• [Input data]
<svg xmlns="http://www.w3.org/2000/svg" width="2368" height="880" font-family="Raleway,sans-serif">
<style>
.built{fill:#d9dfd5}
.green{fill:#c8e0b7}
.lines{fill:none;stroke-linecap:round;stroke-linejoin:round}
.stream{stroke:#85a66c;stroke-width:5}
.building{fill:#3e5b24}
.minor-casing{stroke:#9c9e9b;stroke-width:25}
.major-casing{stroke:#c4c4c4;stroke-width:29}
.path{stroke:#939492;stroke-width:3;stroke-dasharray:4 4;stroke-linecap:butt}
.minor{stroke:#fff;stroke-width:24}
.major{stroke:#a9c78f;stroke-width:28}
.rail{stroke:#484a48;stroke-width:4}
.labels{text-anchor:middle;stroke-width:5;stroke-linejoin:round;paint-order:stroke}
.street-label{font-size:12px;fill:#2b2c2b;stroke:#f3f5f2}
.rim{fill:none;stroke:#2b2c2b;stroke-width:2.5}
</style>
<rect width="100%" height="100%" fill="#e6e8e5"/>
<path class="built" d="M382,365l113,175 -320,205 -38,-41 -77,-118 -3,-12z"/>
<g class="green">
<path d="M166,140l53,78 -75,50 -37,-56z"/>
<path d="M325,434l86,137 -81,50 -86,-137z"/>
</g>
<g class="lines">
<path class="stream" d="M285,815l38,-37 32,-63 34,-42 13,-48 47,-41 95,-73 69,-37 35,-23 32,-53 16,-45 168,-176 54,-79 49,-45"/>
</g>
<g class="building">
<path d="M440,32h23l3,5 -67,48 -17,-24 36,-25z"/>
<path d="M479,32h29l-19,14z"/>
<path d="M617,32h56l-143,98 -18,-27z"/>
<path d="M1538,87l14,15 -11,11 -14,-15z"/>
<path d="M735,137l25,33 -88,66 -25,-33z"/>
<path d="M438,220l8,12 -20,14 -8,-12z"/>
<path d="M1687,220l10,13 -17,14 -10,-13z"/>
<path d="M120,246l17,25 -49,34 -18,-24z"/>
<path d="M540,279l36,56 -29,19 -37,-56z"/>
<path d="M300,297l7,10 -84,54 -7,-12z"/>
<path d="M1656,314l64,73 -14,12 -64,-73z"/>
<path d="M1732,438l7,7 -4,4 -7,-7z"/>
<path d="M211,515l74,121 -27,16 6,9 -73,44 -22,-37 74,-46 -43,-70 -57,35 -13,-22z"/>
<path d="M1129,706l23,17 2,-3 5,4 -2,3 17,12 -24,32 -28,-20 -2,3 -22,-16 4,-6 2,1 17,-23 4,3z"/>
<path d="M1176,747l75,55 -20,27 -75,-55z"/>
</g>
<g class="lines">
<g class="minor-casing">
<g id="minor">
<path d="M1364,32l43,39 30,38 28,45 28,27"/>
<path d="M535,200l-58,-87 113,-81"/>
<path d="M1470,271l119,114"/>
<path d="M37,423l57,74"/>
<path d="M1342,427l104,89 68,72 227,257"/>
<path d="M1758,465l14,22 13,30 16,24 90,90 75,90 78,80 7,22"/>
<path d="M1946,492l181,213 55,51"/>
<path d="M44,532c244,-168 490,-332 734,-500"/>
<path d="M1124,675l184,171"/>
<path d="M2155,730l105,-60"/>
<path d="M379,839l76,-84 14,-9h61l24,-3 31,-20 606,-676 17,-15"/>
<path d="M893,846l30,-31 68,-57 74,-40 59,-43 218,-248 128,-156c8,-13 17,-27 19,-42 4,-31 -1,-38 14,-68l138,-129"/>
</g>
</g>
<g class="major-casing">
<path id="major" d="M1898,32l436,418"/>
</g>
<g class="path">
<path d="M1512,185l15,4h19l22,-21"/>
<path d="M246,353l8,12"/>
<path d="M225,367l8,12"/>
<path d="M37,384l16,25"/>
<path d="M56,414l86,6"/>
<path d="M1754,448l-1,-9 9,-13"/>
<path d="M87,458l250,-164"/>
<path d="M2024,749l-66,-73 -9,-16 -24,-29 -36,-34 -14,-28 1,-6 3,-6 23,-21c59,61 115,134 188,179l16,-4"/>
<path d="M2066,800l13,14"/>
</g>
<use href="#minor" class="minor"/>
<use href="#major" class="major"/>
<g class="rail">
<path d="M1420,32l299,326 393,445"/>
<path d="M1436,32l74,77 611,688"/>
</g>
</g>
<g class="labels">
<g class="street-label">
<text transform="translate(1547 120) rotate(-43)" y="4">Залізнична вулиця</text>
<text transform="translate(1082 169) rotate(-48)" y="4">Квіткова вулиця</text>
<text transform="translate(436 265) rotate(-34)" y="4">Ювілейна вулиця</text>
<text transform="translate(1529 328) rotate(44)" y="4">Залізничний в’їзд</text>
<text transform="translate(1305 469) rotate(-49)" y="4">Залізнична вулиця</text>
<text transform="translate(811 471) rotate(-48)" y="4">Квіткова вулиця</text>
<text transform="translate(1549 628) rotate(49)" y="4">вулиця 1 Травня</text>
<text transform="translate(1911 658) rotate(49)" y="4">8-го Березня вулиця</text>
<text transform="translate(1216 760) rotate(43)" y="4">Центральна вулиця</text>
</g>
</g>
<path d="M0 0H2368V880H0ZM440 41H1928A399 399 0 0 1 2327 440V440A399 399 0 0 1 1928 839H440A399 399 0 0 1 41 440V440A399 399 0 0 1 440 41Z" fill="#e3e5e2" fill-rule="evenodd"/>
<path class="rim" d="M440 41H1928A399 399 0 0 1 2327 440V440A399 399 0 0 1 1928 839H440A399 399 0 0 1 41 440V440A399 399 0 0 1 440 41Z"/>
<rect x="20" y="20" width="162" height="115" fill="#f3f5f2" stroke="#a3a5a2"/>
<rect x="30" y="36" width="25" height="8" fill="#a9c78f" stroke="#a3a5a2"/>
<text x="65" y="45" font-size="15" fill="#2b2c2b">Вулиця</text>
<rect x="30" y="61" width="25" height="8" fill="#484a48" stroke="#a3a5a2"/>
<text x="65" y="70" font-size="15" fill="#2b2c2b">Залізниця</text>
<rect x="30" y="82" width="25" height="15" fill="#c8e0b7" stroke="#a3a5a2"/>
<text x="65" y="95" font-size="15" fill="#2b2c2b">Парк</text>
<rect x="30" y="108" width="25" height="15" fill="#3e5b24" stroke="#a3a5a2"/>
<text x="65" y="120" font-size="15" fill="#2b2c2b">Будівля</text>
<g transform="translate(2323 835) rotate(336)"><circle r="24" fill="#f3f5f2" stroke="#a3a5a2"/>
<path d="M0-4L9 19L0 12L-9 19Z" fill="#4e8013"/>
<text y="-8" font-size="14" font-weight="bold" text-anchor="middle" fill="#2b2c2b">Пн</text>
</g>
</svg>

• [What you should do] Search the entries above for the word "linecap" and copy each line where it appears.

• [Answer to the exercise]
.lines{fill:none;stroke-linecap:round;stroke-linejoin:round}
.path{stroke:#939492;stroke-width:3;stroke-dasharray:4 4;stroke-linecap:butt}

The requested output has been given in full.